The shebang line can mention an arbitrary amount of interpreter arguments, but only the first argument following them will be regarded as the script file to run, and all subsequent arguments will be treated as arguments to the script. The argument designating this dedicated mode must come last on the shebang line.

#!/usr/local/bin/jjs --language=es6 -s
print(arguments)

With the above script file, this invocation

$ ./script.js hello world

will lead to the args array

[--language=es6,-s,./script.js,hello,world]

Implementation of this proposal will entail the following:

Consideration of the argument following -s as the script file to execute.
Replacement of the -s,scriptfile sequence with scriptfile,-- in the args array during preprocessing.
On Linux and Cygwin, parsing of the shebang argument (which is passed as a single string there) to separate it into particular arguments before applying the above steps.

It will not be possible to pass arguments to Nashorn itself when executing a shebang script, unless these arguments are given on the shebang line. It will also not be possible to run extra JavaScript files unless they are given on the shebang line (before -s) or are explicitly loaded in the script itself.

Proposal 5: Implicit Restriction to a Single Script

Introduce a dedicated "silent shebang" mode that allows multiple interpreter arguments but only one script file.

The shebang line can mention an arbitrary amount of interpreter arguments. The first script file encountered in the args array is checked for a shebang line.
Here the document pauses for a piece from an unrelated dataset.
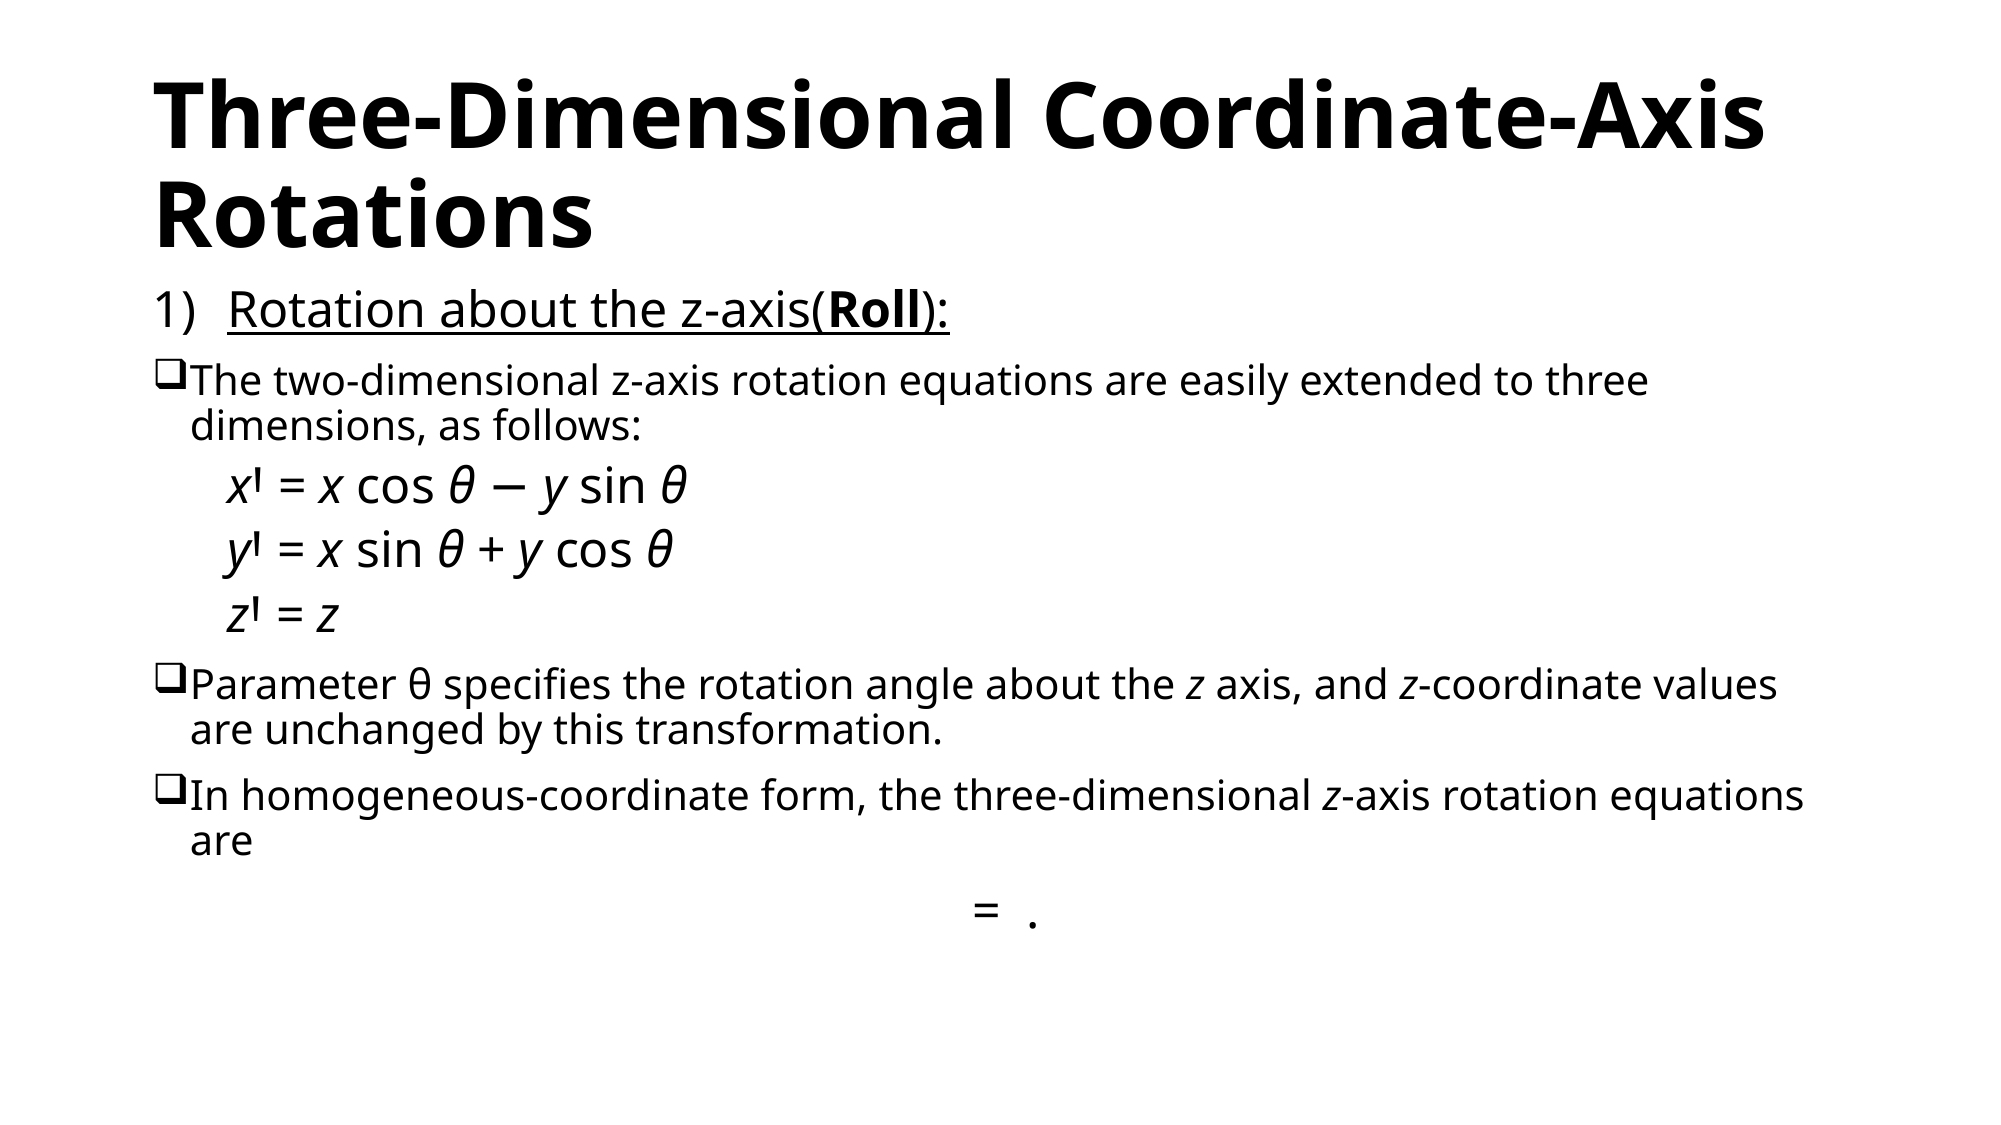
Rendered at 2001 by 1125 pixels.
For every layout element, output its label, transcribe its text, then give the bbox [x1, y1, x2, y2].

If it has such a line, Nashorn enters "shebang mode", in which all arguments following the first script file will be considered arguments to the script.

#!/usr/local/bin/jjs --language=es6 --log=compiler
print(arguments)

With the above script file, the invocation

$ ./script.js hello world

will lead to the args array

[--language=es6,--log=compiler,./script.js,hello,world]

Implementation of this proposal will entail the following:

Traversing the args array and checking the first non-option argument for the presence of a shebang line.
In case a shebang line is found in the file described by the first non-option argument, insertion of the script/arguments separator right after that argument.
On Linux and Cygwin, parsing of the shebang argument (which is passed as a single string there) to separate it into particular arguments before applying the above steps.

If the user gives a JavaScript file as one of the shebang arguments, it will be considered the script to run instead of the script that was invoked at the shell prompt, i.e., it is the user's responsibility to provide "sensible" shebang lines.